Clinical Profile for Lecanemab Subcutaneous Formulation for Treatment Initiation and Maintenance in Early Alzheimer’s Disease (AD)
Sharon Cohen1, Steven Hersch2, Natasha Penner2, Pratik Bhagunde2, Larisa Reyderman2, Anna Patten3, Shobha Dhadda2, Michael Irizarry2, Lynn Kramer2
1Toronto Memory Program, 2Eisai Inc., 3Eisai
Objective:
To report on clinical trial results evaluating the clinical profile of subcutaneous lecanemab formulation for maintenance and treatment initiation.
Background:
Lecanemab, a humanized IgG1 monoclonal antibody, has demonstrated consistent slowing of clinical decline and reduction of amyloid in individuals with early AD. To improve patient convenience, a subcutaneous autoinjector formulation of lecanemab was recently approved as maintenance therapy (360 mg weekly) by the FDA and a 500 mg subcutaneous dose has been submitted to the FDA for treatment initiation.
Design/Methods:
The subcutaneous development program evaluated a range of doses and delivery methods (e.g. vial/syringe and autoinjector) to establish the subcutaneous doses for initiation and maintenance with comparable exposure to intravenous dosing.
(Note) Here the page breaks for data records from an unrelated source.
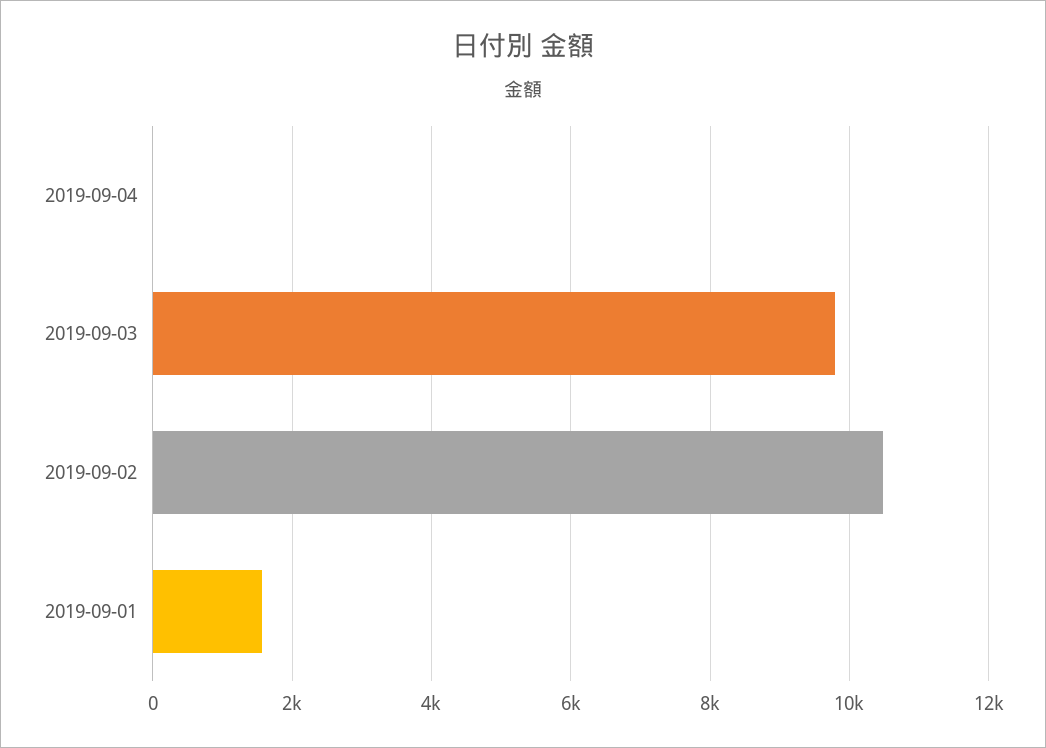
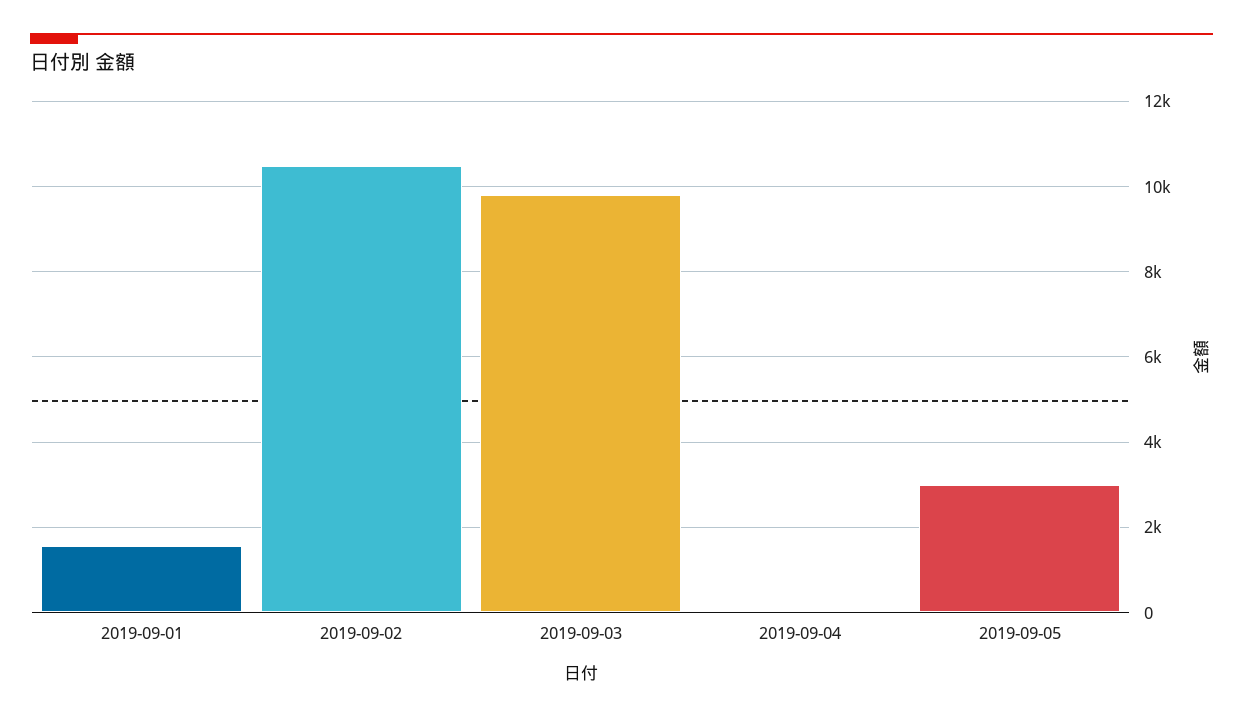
  {
    "2019-09-04": 0,
    "2019-09-03": 9800,
    "2019-09-02": 10400,
-   "2019-09-01": 1600
+   "2019-09-01": 1600,
+   "2019-09-05": 3000
  }

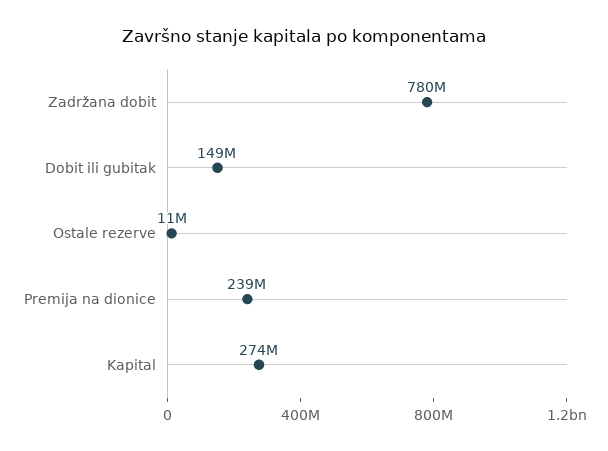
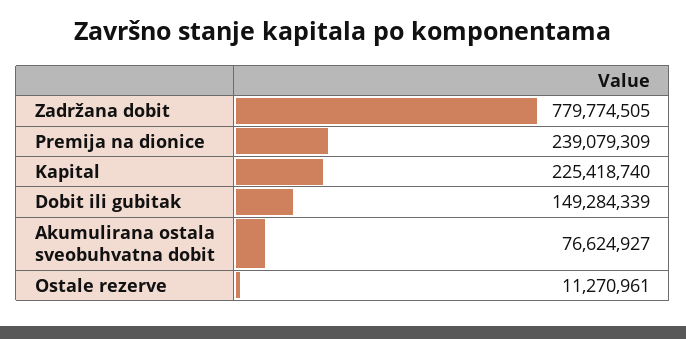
  {
    "Zadržana dobit": 779774505,
    "Dobit ili gubitak": 149284339,
    "Ostale rezerve": 11270961,
    "Premija na dionice": 239079309,
-   "Kapital": 274000000
+   "Kapital": 225418740,
+   "Akumulirana ostala sveobuhvatna dobit": 76624927
  }

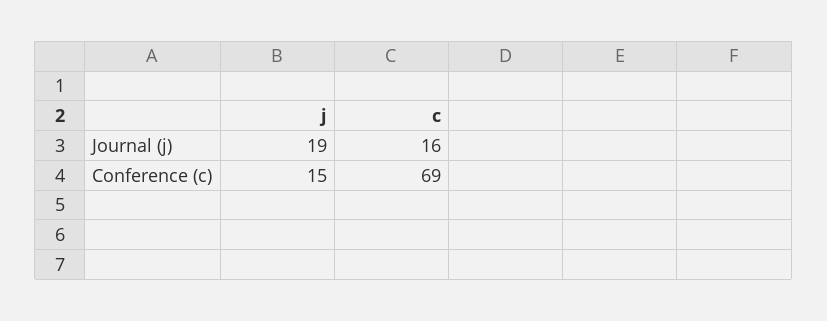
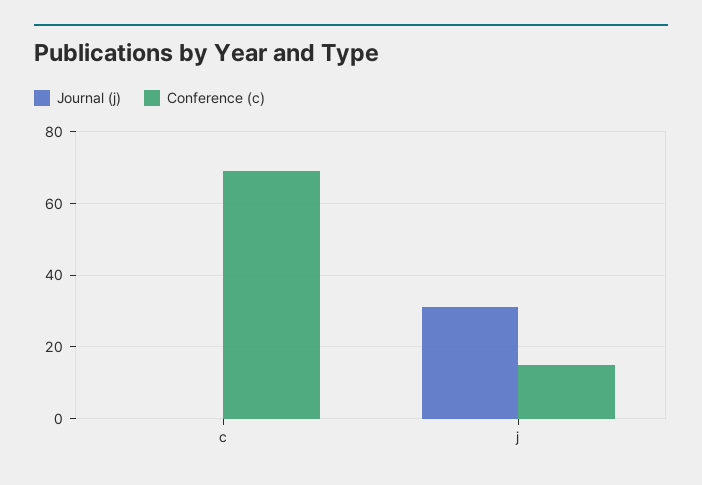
  {
    "Journal (j)": {
-     "j": 19,
+     "j": 30,
-     "c": 16
+     "c": 0
    },
    "Conference (c)": {
      "j": 15,
      "c": 69
    }
  }

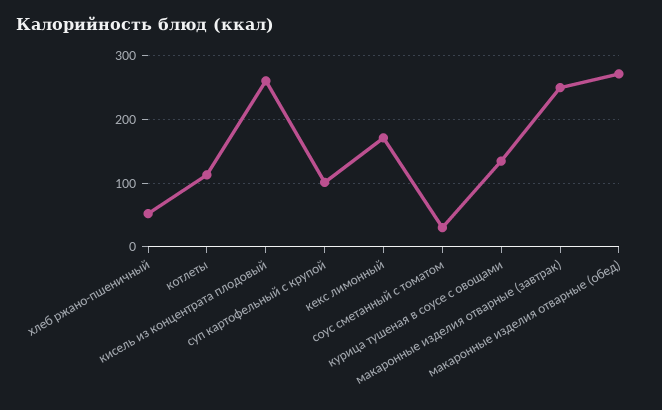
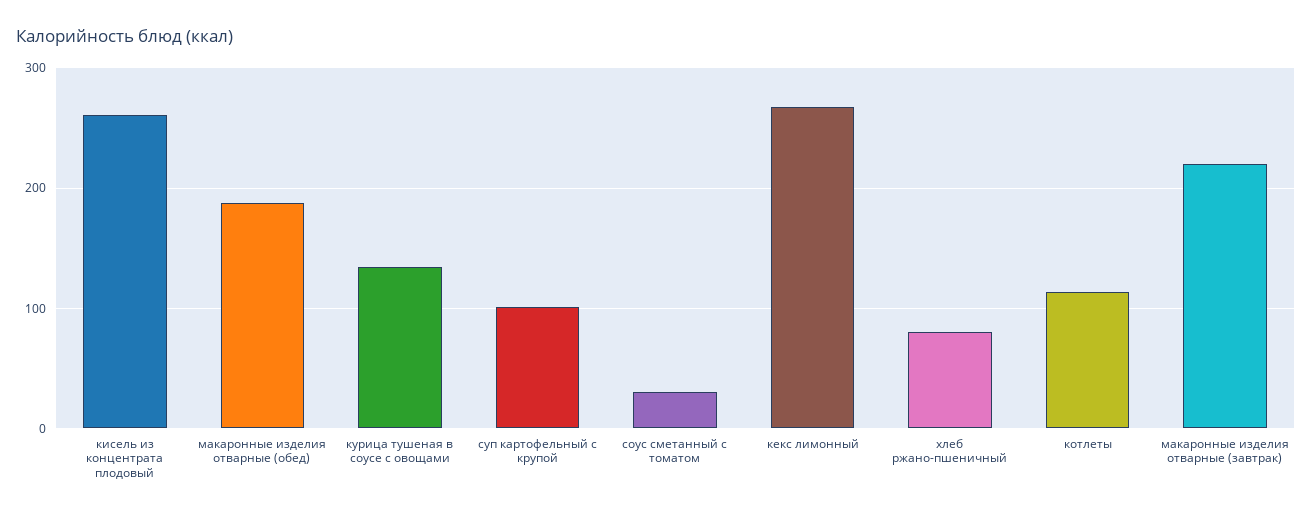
  {
-   "хлеб ржано-пшеничный": 50,
+   "хлеб ржано-пшеничный": 80,
    "котлеты": 110,
    "кисель из концентрата плодовый": 260,
    "суп картофельный с крупой": 100,
-   "кекс лимонный": 170,
+   "кекс лимонный": 270,
    "соус сметанный с томатом": 30,
    "курица тушеная в соусе с овощами": 130,
-   "макаронные изделия отварные (завтрак)": 250,
+   "макаронные изделия отварные (завтрак)": 220,
-   "макаронные изделия отварные (обед)": 270
+   "макаронные изделия отварные (обед)": 190
  }

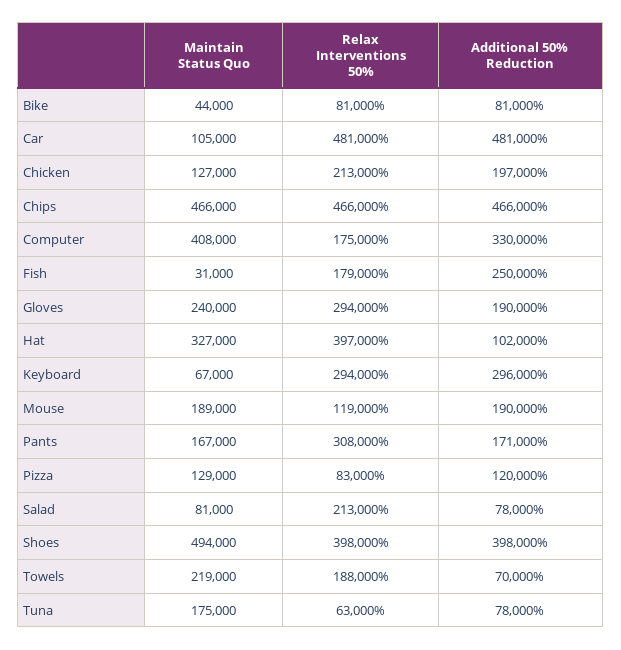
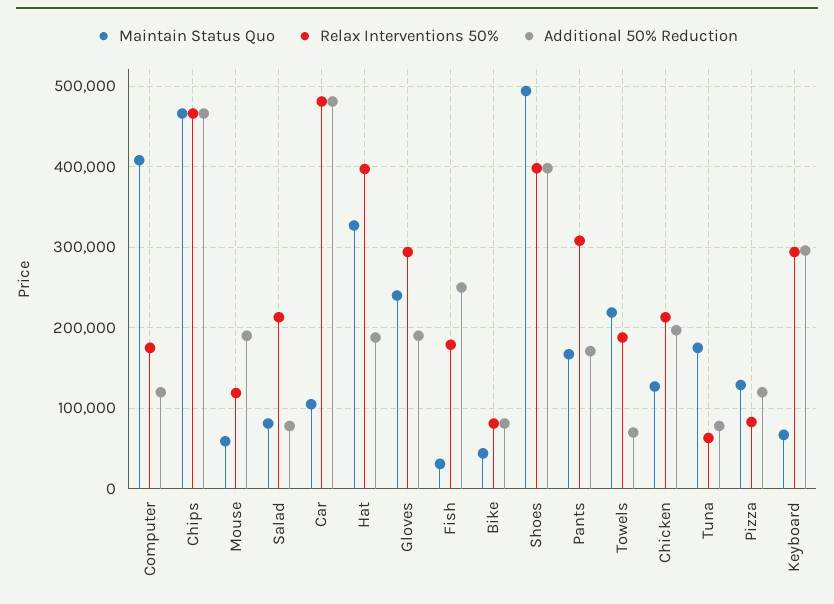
  {
    "Maintain Status Quo": {
      "Bike": 44000,
      "Car": 105000,
      "Chicken": 127000,
      "Chips": 466000,
      "Computer": 408000,
      "Fish": 31000,
      "Gloves": 240000,
      "Hat": 327000,
      "Keyboard": 67000,
-     "Mouse": 189000,
+     "Mouse": 60000,
      "Pants": 167000,
      "Pizza": 129000,
      "Salad": 81000,
      "Shoes": 494000,
      "Towels": 219000,
      "Tuna": 175000
    },
    "Relax Interventions 50%": {
      "Bike": 81000,
      "Car": 481000,
      "Chicken": 213000,
      "Chips": 466000,
      "Computer": 175000,
      "Fish": 179000,
      "Gloves": 294000,
      "Hat": 397000,
      "Keyboard": 294000,
      "Mouse": 119000,
      "Pants": 308000,
      "Pizza": 83000,
      "Salad": 213000,
      "Shoes": 398000,
      "Towels": 188000,
      "Tuna": 63000
    },
    "Additional 50% Reduction": {
      "Bike": 81000,
      "Car": 481000,
      "Chicken": 197000,
      "Chips": 466000,
-     "Computer": 330000,
+     "Computer": 120000,
      "Fish": 250000,
      "Gloves": 190000,
-     "Hat": 102000,
+     "Hat": 190000,
      "Keyboard": 296000,
      "Mouse": 190000,
      "Pants": 171000,
      "Pizza": 120000,
      "Salad": 78000,
      "Shoes": 398000,
      "Towels": 70000,
      "Tuna": 78000
    }
  }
Clarity AD phase 3 substudy evaluations included safety outcomes and pharmacokinetics and established bioequivalence between subcutaneous 500 mg dose and the intravenous dose (10 mg/kg biweekly). Exposure-response modeling was conducted to characterize relationships between lecanemab exposure and efficacy, amyloid PET, as well as incidence of ARIA-E.
Results:
Weekly subcutaneous lecanemab has a safety and tolerability profile consistent with intravenous lecanemab, except for lower rate (<2%) and severity of systemic injection-related reactions compared to the rate (~26%) and severity of infusion-related reactions with intravenous lecanemab. Exposure-response modeling demonstrated similar efficacy and amyloid reduction with bioequivalent exposures. The incidence of ARIA-E was correlated with lecanemab serum concentrations and modeling accurately predicted ARIA-E rate for each APOE4 genotype following subcutaneous and intravenous dosing. The ARIA-E incidence following a 500 mg subcutaneous autoinjector dose is predicted to be similar to that of 10mg/kg biweekly intravenous lecanemab for initiation.
Conclusions:
Weekly subcutaneous lecanemab at doses of 500 mg and 360 mg has a clinical profile that compares favorably to the approved 10mg/kg biweekly and monthly intravenous doses, respectively, but with low rate of systemic injection reaction relative to intravenous infusion-related reactions.